### Problem to solve:
Copy out the Phnom Penh blog entry below word for word, from start to finish.

### Provided passage:
--
Startlingly bright and cheerful after Tuol Sleng, our next stop was the King's Palace and the Silver Pagoda. Apparently the king still lives there, but tourists are only permitted to view the grounds outside.


Susie could feel her heart take wing when she discovered the shrubbery!


Left to right: Susie, me, Sarah

Saturday, September 19, 2009

The World Tetris Championships...

...should be held right here in Phnom Penh. We would OWN them. I'm convinced. Well, maybe not Tetris. Maybe it's that snake game that we should host the championships for. Or even speed-texting. All I know is that a cell phone is all that stands between many Khmer guys and Death By Boredom.

"Waiting" seems part of the job description for house helpers, guards, moto drivers, food vendors, and many others. One house on my way to school always has 3 uniformed guards sitting around, watching me walk. I pass probably 10 moto and tuk-tuk drivers in my 5-minute walk, waiting for passengers. Guys sit outside the car wash, which rarely has cars or motos to clean. I bet 30% of Phnom Penh males spend more than half their day sitting around with their cell phones. (Girls? I'm not sure. Some are vendors or collect recycled goods, but mostly they're not outside as much. They're more likely to be house helpers - cooking and cleaning - or to work in the schools, run stands in the market, raise children, etc. I'm sure many girls and guys also work in factories, unseen by my eyes.)
--
### Dataset records:

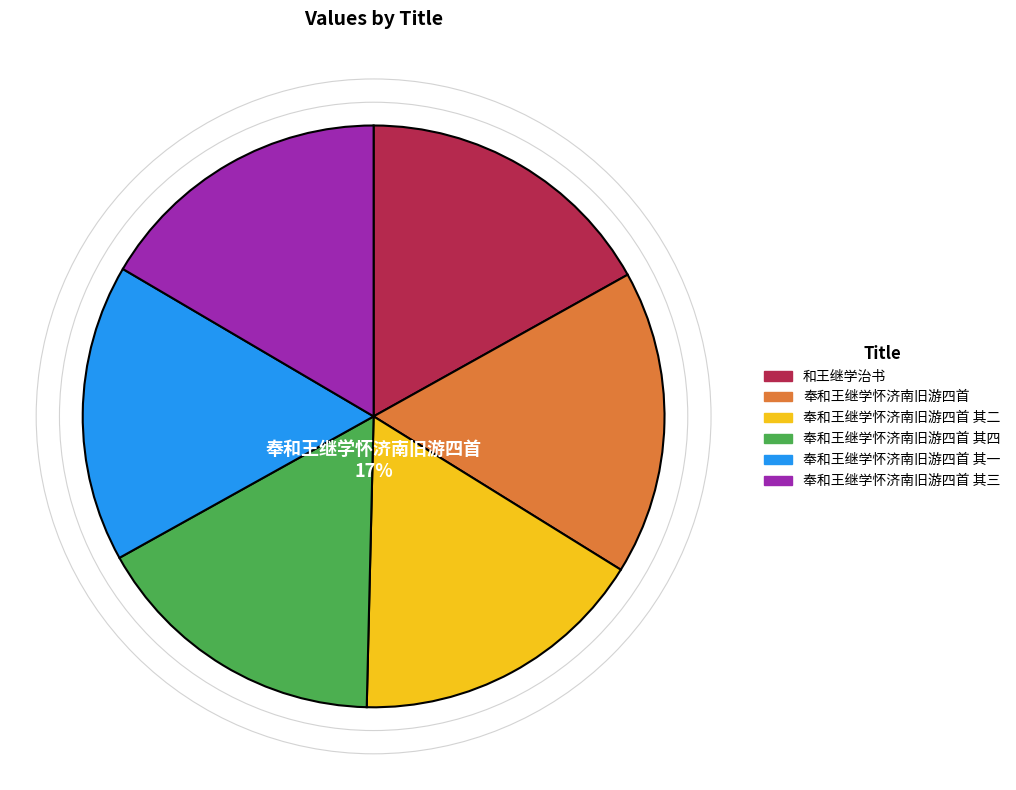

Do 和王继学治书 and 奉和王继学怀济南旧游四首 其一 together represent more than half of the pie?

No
--
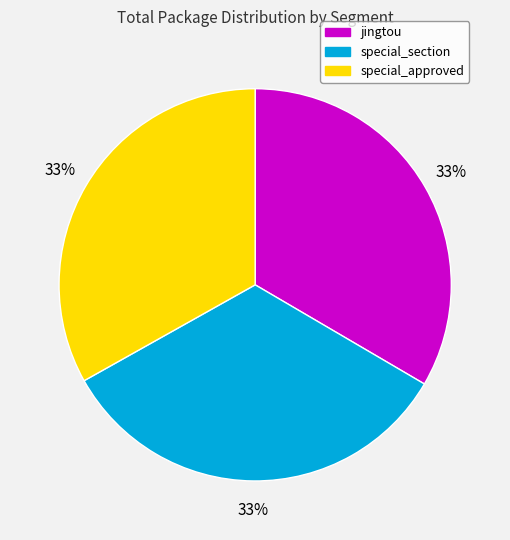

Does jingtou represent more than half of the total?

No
--
### Reply to the exercise:
Startlingly bright and cheerful after Tuol Sleng, our next stop was the King's Palace and the Silver Pagoda. Apparently the king still lives there, but tourists are only permitted to view the grounds outside.


Susie could feel her heart take wing when she discovered the shrubbery!


Left to right: Susie, me, Sarah

Saturday, September 19, 2009

The World Tetris Championships...

...should be held right here in Phnom Penh. We would OWN them. I'm convinced. Well, maybe not Tetris. Maybe it's that snake game that we should host the championships for. Or even speed-texting. All I know is that a cell phone is all that stands between many Khmer guys and Death By Boredom.

"Waiting" seems part of the job description for house helpers, guards, moto drivers, food vendors, and many others. One house on my way to school always has 3 uniformed guards sitting around, watching me walk. I pass probably 10 moto and tuk-tuk drivers in my 5-minute walk, waiting for passengers. Guys sit outside the car wash, which rarely has cars or motos to clean. I bet 30% of Phnom Penh males spend more than half their day sitting around with their cell phones. (Girls? I'm not sure. Some are vendors or collect recycled goods, but mostly they're not outside as much. They're more likely to be house helpers - cooking and cleaning - or to work in the schools, run stands in the market, raise children, etc. I'm sure many girls and guys also work in factories, unseen by my eyes.)